Taxidermia construye su mundo a partir de ver la muerte como vida congelada. La muestra presenta una serie de esculturas que semejan los animales embalsamados que exhibiría un museo de ciencias naturales si tuviera una curación que se inspirase en las discotecas de los 80. Cada obra es una pieza de orfebrería, pero a escala gigante. Recubiertos de venecitas o de piedras brillantes, los animales ya no remiten a la vida salvaje, sino que funcionan como alhajas. Hasta los leones, una vez que se los embalsama, se convierten en objetos decorativos.
Muntaabski presenta un museo que, a la vez que remite al mundo ficcional de la artista (se relaciona con fragmentos de su novela inédita, titulada justamente Taxidermia), también es la puesta en cuestión del museo como espacio de exhibición de la muerte. En especial cuando la muerte (de los animales, en este caso) es usada con fines didácticos. Ese uso se da no sólo porque se enseña algo sobre las bestias exhibidas y su hábitat (como hacen los dioramas), sino porque además se enseña –se muestra– que somos el único animal con un poder descomunal: el de cazar, matar, embalsamar y exhibir a los otros animales.
Si bien se conocen cuerpos embalsamados (tanto humanos como animales) anteriores a la cultura egipcia, fue en el Valle del Nilo donde el embalsamamiento alcanzó la cima. Nobles y plebeyos adinerados se hacían embalsamar para poder pasar al mundo de los muertos y gozar allí de otra vida. La taxidermia (palabra griega que significa: “acomodar la piel”) trabajaba la cáscara visible del cuerpo –eliminando los órganos internos– para permitir la apariencia de una vida más allá de la muerte. La imagen era lo importante. Eso garantizaba la vida, así fuera una máscara de la vida. Esa vida helada es la que late en los animales que muestra Muntaabski: hace tanto frío en ese mundo que el niño ciervo debe calzarse unas botitas de piel. Nos da ternura que el pequeño conejito esté rodeado de sus plantitas amigas en su sarcófago de cristal.
En nuestra cultura la muerte suele ser ignorada. Mejor dicho: la muerte está muy mal vista. Hace medio siglo que se impuso el ideal de la eterna juventud (que se acompaña de la idea de la salud eterna), y se fantasea con que la ciencia logrará que ese sueño sea una posibilidad cada vez más cercana.
Desde entonces, la muerte ha sido barrida debajo de la alfombra: cada vez hay menos rito funerario y más ritos de ocultamiento de la muerte. Los viejos y los enfermos son considerados como fracasados sociales. De allí que los animales embalsamados con que Muntaabski construye su irónico jardín de las delicias sea un muestrario de la belleza joven: vida congelada en la flor de la vida. Hasta la gallina que huye del zorro (y que recuerda –inoportuna– que para vivir, hay que saber escapar o saber matar) da cuenta de su “vitalidad”.

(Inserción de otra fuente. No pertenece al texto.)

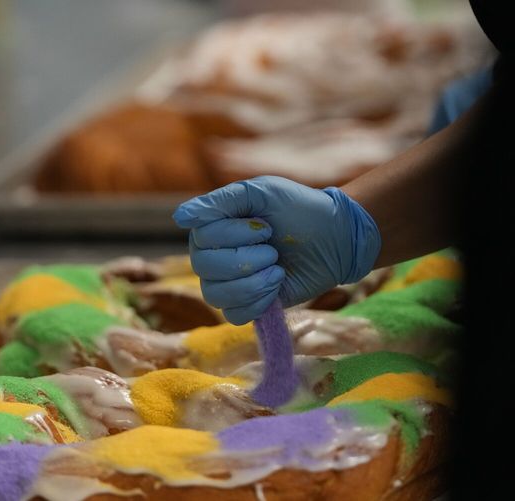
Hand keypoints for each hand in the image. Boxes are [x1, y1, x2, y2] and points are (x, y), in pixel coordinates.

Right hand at [173, 176, 380, 324]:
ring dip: (253, 282)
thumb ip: (220, 202)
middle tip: (273, 250)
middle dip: (246, 259)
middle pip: (205, 268)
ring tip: (277, 270)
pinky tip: (276, 287)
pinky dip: (257, 302)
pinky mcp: (247, 305)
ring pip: (216, 295)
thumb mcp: (261, 193)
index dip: (235, 235)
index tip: (265, 226)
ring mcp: (227, 283)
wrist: (335, 239)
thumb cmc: (298, 209)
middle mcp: (212, 256)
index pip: (202, 239)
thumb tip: (179, 217)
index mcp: (211, 228)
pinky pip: (234, 315)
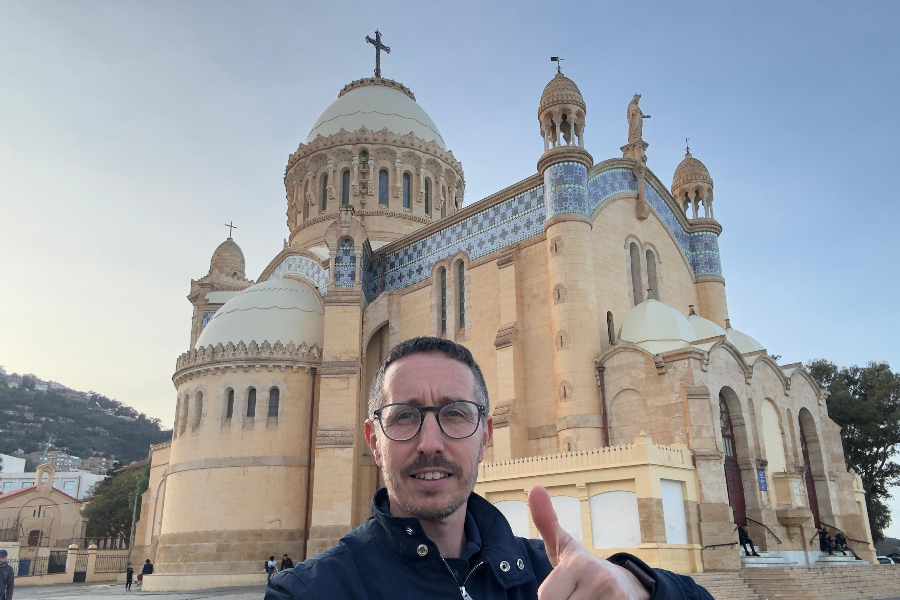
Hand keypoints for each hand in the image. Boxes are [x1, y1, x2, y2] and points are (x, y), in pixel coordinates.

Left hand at [528, 486, 651, 599]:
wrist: (628, 585)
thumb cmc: (584, 568)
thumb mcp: (564, 546)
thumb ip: (546, 522)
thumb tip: (534, 488)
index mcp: (578, 564)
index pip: (546, 599)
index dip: (552, 597)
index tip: (564, 588)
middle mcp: (599, 581)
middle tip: (575, 594)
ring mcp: (615, 598)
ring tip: (587, 599)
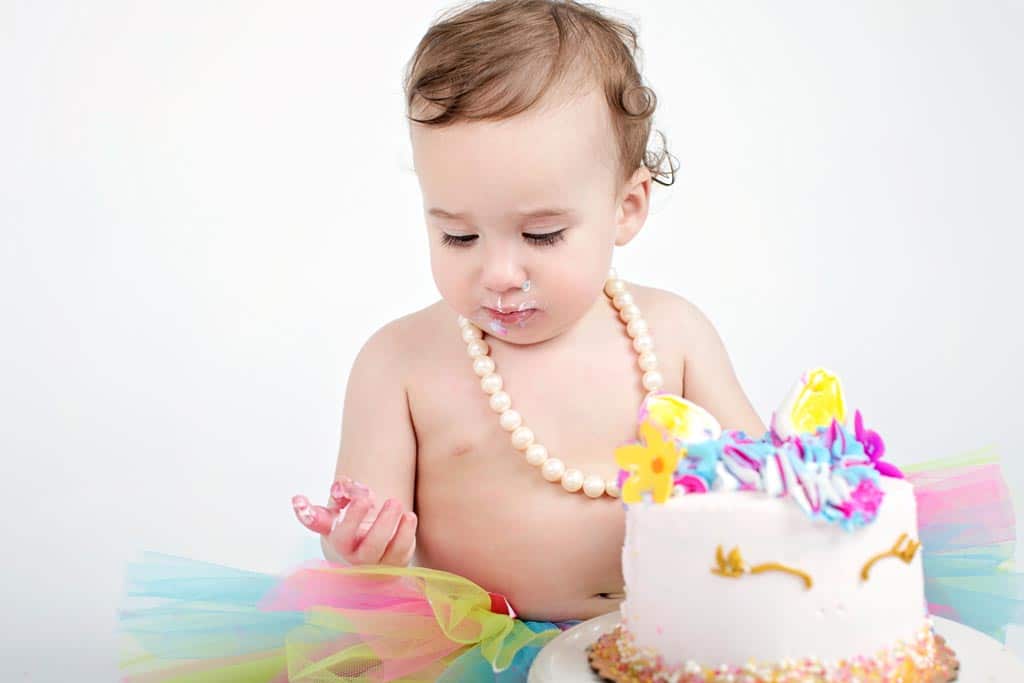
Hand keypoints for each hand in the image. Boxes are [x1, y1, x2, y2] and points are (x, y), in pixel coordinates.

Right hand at [292, 477, 416, 565]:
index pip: (342, 537)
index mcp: (341, 543)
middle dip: (384, 524)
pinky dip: (408, 532)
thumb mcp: (344, 501)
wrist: (368, 531)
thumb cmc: (353, 515)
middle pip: (371, 548)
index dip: (352, 519)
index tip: (362, 499)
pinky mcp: (397, 562)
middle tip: (393, 501)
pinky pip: (405, 552)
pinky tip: (408, 516)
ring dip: (401, 529)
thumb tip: (339, 489)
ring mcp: (379, 563)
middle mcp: (358, 558)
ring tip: (398, 504)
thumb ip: (341, 491)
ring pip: (393, 552)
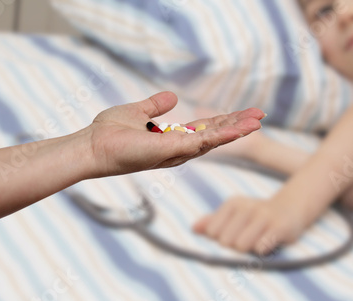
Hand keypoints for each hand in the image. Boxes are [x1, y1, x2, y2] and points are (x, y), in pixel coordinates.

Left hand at [87, 91, 264, 176]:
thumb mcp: (137, 112)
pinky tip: (238, 129)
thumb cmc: (110, 133)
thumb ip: (155, 106)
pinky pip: (200, 142)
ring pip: (213, 140)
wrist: (92, 146)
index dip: (224, 122)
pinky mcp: (170, 151)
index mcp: (172, 139)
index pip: (204, 129)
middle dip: (237, 126)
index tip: (243, 114)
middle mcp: (177, 149)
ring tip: (257, 121)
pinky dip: (221, 135)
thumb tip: (172, 97)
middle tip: (259, 116)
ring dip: (236, 131)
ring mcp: (175, 152)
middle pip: (214, 136)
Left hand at [193, 194, 309, 255]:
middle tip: (247, 240)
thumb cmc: (256, 215)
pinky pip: (261, 248)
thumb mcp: (234, 213)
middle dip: (234, 246)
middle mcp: (247, 207)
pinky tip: (268, 245)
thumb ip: (213, 221)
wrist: (290, 208)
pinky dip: (262, 252)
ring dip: (248, 251)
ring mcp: (264, 217)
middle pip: (225, 241)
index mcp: (233, 203)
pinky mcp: (280, 228)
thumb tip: (193, 228)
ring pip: (241, 246)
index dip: (220, 239)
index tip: (233, 235)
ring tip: (256, 242)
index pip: (212, 232)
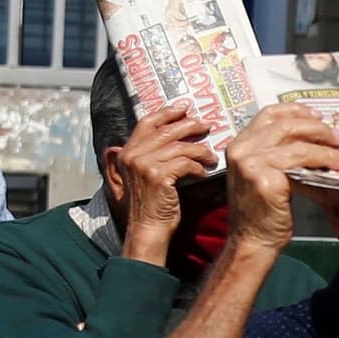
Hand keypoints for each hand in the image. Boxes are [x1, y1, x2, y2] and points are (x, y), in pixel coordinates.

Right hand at [107, 109, 213, 258]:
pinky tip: (204, 173)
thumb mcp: (145, 175)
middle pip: (167, 131)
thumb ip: (152, 155)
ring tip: (211, 156)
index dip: (167, 113)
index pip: (147, 122)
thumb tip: (177, 135)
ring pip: (180, 147)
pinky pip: (186, 163)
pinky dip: (198, 167)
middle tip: (206, 125)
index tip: (184, 108)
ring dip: (200, 150)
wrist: (147, 229)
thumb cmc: (151, 205)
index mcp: (127, 152)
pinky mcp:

Perversa polimorfa, como toda niña, Muntaabski genera una obra que está recubierta por varias capas de sentido. Lo primero que se ve en esa cabeza de ciervo o en aquella piel de leopardo es una pieza que quedaría bárbaro en un living minimalista: la ornamentación como una de las bellas artes. Pero, de a poco, se descubre que cada obra está cargada con tal energía poética que es imposible mirarla sin sumarse a la alucinación de la que participa. Hay un eco beatnik, de vaganbudeo a la Kerouac, que da una ilusión atemporal (está fuera del tiempo) y anacrónica (no es de ahora y no sé bien si es de otra época): es un flash o un trip. Es una experiencia psicodélica que no necesita de sustancias químicas (pero que no las rehuye).

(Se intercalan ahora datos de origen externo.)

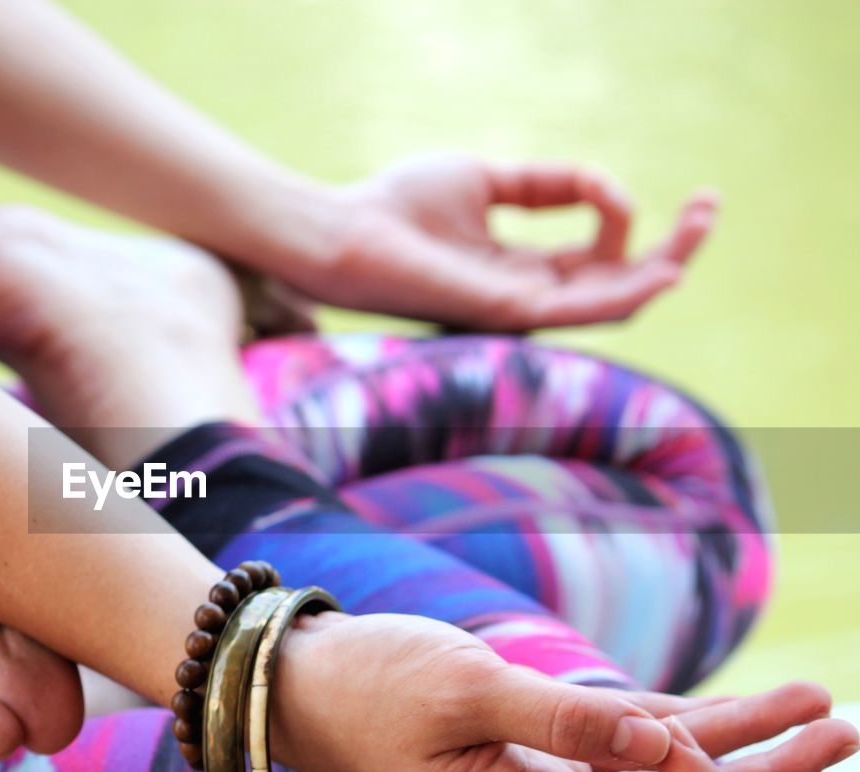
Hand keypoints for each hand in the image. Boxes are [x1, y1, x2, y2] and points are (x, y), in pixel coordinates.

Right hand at [271, 612, 858, 771]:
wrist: (302, 679)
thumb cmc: (368, 687)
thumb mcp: (462, 691)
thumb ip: (564, 717)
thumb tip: (666, 740)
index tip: (680, 731)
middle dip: (765, 770)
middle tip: (841, 728)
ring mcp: (541, 770)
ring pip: (659, 767)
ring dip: (735, 739)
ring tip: (815, 706)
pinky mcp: (529, 733)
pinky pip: (620, 734)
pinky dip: (675, 720)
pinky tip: (727, 708)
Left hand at [275, 154, 716, 331]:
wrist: (345, 228)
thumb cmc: (398, 205)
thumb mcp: (487, 177)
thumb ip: (546, 182)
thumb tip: (603, 186)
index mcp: (520, 269)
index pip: (598, 257)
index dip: (621, 215)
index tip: (601, 180)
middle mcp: (526, 297)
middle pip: (619, 286)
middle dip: (673, 248)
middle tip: (710, 206)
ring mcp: (520, 310)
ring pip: (614, 303)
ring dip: (666, 265)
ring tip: (702, 223)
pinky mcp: (507, 312)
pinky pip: (583, 309)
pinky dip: (628, 290)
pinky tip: (665, 267)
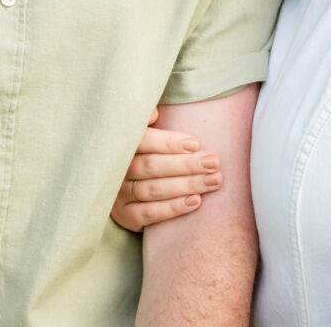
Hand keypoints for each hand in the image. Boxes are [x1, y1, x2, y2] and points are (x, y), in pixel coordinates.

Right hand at [111, 110, 223, 231]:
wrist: (130, 183)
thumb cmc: (148, 148)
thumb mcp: (147, 129)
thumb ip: (149, 119)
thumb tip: (154, 114)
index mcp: (121, 143)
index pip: (142, 141)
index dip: (168, 142)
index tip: (195, 143)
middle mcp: (117, 169)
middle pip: (151, 166)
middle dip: (186, 165)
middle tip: (213, 162)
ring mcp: (119, 194)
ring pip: (153, 190)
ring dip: (187, 185)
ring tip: (213, 180)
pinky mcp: (125, 216)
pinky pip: (149, 214)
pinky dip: (173, 208)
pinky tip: (195, 201)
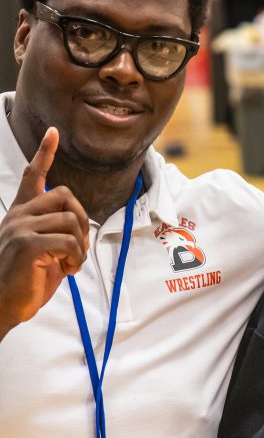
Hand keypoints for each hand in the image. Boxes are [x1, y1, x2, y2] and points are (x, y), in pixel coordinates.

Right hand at [0, 127, 88, 340]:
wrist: (4, 304)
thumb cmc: (26, 281)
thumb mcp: (47, 253)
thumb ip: (60, 235)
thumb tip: (81, 232)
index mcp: (22, 214)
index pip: (33, 176)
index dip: (44, 154)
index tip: (53, 133)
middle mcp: (19, 215)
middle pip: (65, 196)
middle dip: (82, 221)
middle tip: (77, 248)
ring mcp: (21, 227)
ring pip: (70, 221)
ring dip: (79, 246)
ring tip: (68, 263)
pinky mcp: (28, 244)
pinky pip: (69, 241)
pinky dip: (75, 257)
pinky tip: (66, 269)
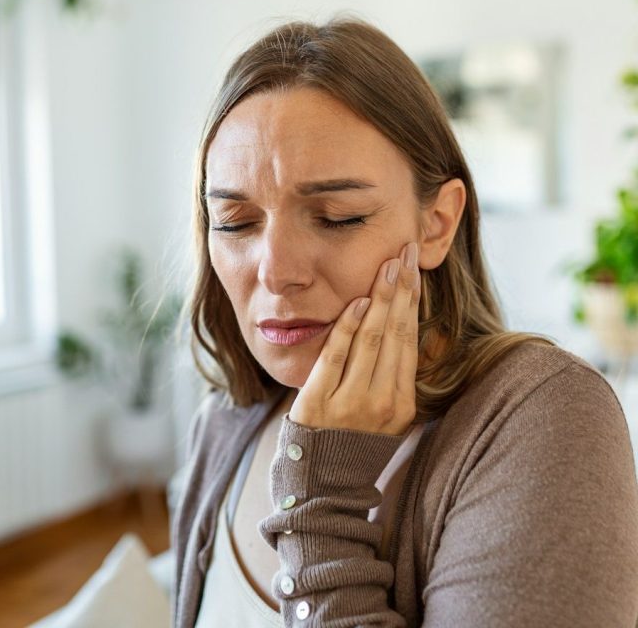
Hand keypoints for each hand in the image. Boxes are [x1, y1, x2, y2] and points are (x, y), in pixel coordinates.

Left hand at [289, 241, 420, 435]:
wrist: (323, 482)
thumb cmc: (354, 440)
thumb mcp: (385, 413)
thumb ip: (392, 374)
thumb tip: (400, 322)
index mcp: (402, 403)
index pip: (410, 339)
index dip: (413, 300)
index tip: (415, 268)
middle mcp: (383, 402)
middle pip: (396, 333)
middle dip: (402, 289)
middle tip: (406, 252)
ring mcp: (351, 403)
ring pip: (371, 340)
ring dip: (380, 299)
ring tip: (388, 266)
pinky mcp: (319, 402)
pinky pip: (337, 356)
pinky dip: (348, 327)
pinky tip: (358, 302)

Mocoso insolente participa de un espíritu parecido (aunque es difícil verle el parecido), pero en un registro completamente otro. Al igual que Taxidermia, está compuesta de diferentes obras, pero construye con todas ellas un relato único (y abierto, a la vez). Se la puede ver como una muestra que presenta tres obras distintas o como tres instancias diferentes de una misma instalación. En el fondo de la sala se ve una fotografía (en el que la silueta del artista remite a la representación cinematográfica del hombre-lobo), una escultura central (especie de ectoplasma de película de marcianos) y una silueta sin cabeza que juega con una cadena a la manera de látigo.

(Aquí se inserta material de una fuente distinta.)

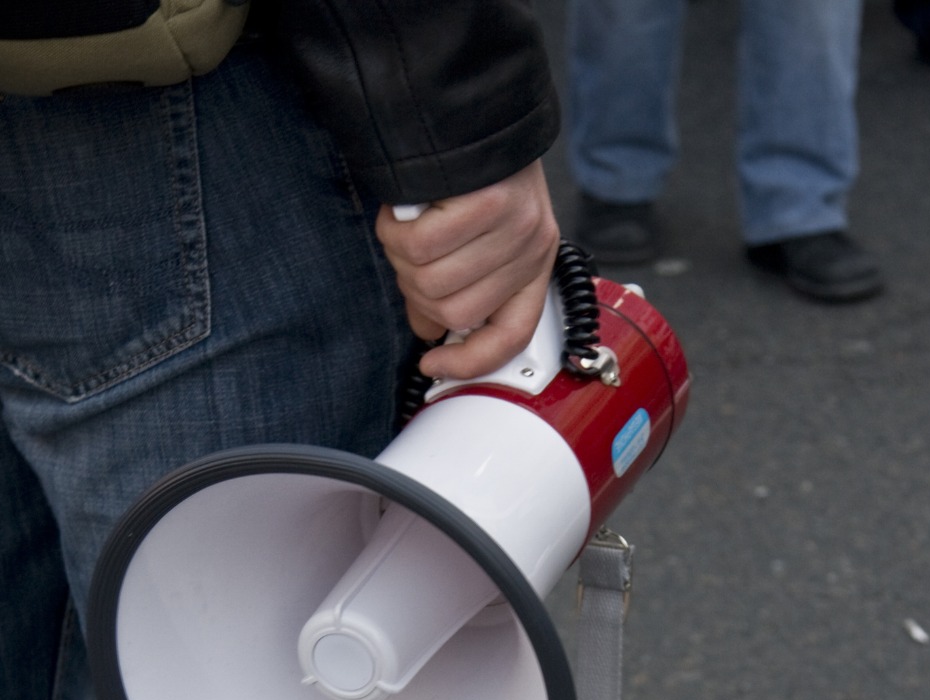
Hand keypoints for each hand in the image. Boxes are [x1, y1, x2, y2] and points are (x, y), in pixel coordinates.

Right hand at [376, 161, 559, 381]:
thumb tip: (428, 329)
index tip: (432, 366)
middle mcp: (531, 250)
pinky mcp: (490, 203)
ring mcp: (515, 228)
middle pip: (453, 312)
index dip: (469, 363)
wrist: (476, 104)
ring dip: (402, 256)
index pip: (510, 337)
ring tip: (407, 225)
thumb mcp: (478, 237)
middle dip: (416, 288)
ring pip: (430, 281)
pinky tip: (404, 209)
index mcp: (533, 266)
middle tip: (410, 252)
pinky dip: (396, 229)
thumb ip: (458, 286)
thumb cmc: (474, 171)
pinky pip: (420, 244)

En las muestras de Nicanor Aráoz hay siempre algo que hace pensar en un museo, pero es un museo freak. Está conformado por cosmoramas alucinógenos: a veces, los ratones llevan a la rastra al gato; otras veces, un estallido de galletitas Sonrisa semeja un vómito pícaro. Es un museo de la inversión: el mundo puesto patas para arriba. La subversión.
La subversión que opera Aráoz es un trabajo demoledor. Quizá la eficacia de esa demolición se deba a que opera mediante el humor. Pero es un humor muy serio, del tipo que le hubiera encantado a Georges Bataille (citado profusamente por Claudio Iglesias en el catálogo de esta muestra). La subversión de Aráoz es una máquina de guerra que se ríe de la guerra. Y la guerra que entabla no es cualquier cosa: es una batalla por el sentido, por el estatus y por el futuro del arte. Nada menos, pero sin receta y sin pontificar.
Al igual que Muntaabski, Aráoz está fascinado por las posibilidades de la taxidermia. En muchas de sus obras anteriores, él también usa animales embalsamados. En Mocoso insolente no los hay, tal vez porque serían redundantes: en cierta medida, los seres que presenta sólo pueden haber sido imaginados por un taxidermista loco. El ectoplasma que se ha devorado al niño –o así me lo imagino yo a ese ser que ocupa el centro de la sala, y que deja ver el walkman anacrónico que portaba, pájaros que tuvieron la desdicha de pasar cuando el niño fue deglutido, rastros que recuerdan que hubo una vida allí–; bueno, ese ectoplasma es, a la vez, una galletita Sonrisa tamaño gigante y es una rima visual de Frankenstein: el hombre que volvió de la muerte para decirnos que es horrible que nuestro cuerpo se componga de retazos de otros cuerpos: nuestros padres o donantes.
El cuerpo que se auto-martiriza con una cadena látigo es también doble: escultura de lo trágico (lo desmembrado y lo acéfalo) y risueña ensoñación infantil de heroísmo descosido, disfraz berreta que se deshilacha por los pliegues. A diferencia de los animales congelados de Taxidermia, las figuras expansivas de Mocoso insolente parecen estar en transformación permanente: laten. Esa poética móvil se debe a que más que objetos son pensamientos (o tienen un estatus virtual, como si fueran seres digitales que interaccionan con nuestra mente). Ponen el dedo en la llaga: qué sentido tiene morir para aquel que no fue capaz de vivir con humor. Los zombies de Aráoz serían aquellos seres que son incapaces de morir porque no supieron vivir.